::: TESTO SCELTO :::

Nome Scientifico

Eliomys quercinus sardus

Nome Sardo

Maillòni

Classe

Mammalia

Ordine

Rodentia

Famiglia

Myoxidae

Verso dell’animale

È un endemismo sardo-corso, le sue dimensioni sono leggermente inferiori rispetto alle altre sottospecie presenti i Italia. La testa è grande e rotondeggiante, il muso leggermente appuntito, gli occhi sono grandi. Il capo è caratterizzato dalla presenza della mascherina facciale: una macchia scura che circonda gli occhi e arriva dietro le orecchie grandi e allungate. Il manto è grigio giallastro sul dorso e biancastro sul ventre. La coda è nera nella parte superiore e bianca in quella inferiore, lunga quasi quanto il corpo, e termina con un ciuffo nero. Le zampe sono corte e dotate di 4 dita anteriori e di 5 dita posteriori.

HABITAT E DISTRIBUZIONE

Il quercino è un animale arboricolo comune in tutta la Sardegna ma frequenta prevalentemente boschi, zone alberate, giardini e frutteti.

:::

# LAVORO DA SVOLGERE
Prosegui il testo sul quercino sardo dopo la sua ultima frase.

::: RIGHE FORNITE :::

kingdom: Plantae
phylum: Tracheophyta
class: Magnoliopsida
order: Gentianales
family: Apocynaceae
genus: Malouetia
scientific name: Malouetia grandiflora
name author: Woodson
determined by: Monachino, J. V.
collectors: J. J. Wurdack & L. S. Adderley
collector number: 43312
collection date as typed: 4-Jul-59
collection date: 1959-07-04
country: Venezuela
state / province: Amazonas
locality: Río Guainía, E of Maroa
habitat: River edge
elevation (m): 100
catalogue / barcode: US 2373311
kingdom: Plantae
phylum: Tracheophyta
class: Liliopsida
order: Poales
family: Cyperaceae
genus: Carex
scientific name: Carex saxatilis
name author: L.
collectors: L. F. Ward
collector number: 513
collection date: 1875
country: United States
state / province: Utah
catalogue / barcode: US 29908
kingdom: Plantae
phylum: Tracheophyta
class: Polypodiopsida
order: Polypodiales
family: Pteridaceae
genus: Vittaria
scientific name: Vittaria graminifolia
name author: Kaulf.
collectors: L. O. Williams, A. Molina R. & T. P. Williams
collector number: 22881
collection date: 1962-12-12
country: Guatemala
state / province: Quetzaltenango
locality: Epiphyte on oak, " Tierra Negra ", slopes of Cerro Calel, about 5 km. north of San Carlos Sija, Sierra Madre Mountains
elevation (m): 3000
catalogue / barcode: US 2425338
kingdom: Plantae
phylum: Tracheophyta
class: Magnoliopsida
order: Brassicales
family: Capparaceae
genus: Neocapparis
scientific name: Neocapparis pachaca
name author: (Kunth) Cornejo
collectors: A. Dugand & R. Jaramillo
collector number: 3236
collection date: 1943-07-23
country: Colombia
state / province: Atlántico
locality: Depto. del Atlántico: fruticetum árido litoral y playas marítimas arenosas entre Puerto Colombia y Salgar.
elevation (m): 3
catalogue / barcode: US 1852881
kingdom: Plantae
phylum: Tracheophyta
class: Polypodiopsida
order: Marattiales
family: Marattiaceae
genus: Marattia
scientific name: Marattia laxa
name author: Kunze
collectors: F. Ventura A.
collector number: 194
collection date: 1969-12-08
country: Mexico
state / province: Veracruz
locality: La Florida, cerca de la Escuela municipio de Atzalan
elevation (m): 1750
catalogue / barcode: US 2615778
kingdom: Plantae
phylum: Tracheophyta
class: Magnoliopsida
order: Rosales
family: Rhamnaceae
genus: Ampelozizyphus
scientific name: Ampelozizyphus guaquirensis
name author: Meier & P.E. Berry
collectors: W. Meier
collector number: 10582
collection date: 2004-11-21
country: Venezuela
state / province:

:::

# RISPOSTA SCRITTA
Animale notturno, trascorre la giornata nel proprio nido che realizza con muschio e foglie tra i cespugli, le radici di alberi o tra le fenditure nelle rocce. Per il letargo costruisce invece un nido sotterraneo e ben protetto.

ALIMENTAZIONE

La sua dieta è composta per lo più da vegetali come frutti, ghiande e noci, ma talvolta si nutre di insetti e vermi.

RIPRODUZIONE

Il quercino raggiunge la maturità sessuale nel primo anno di età. L’accoppiamento è preceduto da scontri e lotte tra i maschi e avviene ad aprile-maggio. La gravidanza dura circa 3 settimane, i piccoli (da 1 a 7) dipendono dalla madre sino ai 2 mesi di età. Partorisce una o due volte all’anno mentre altri roditori possono raggiungere il numero di 7-8 parti.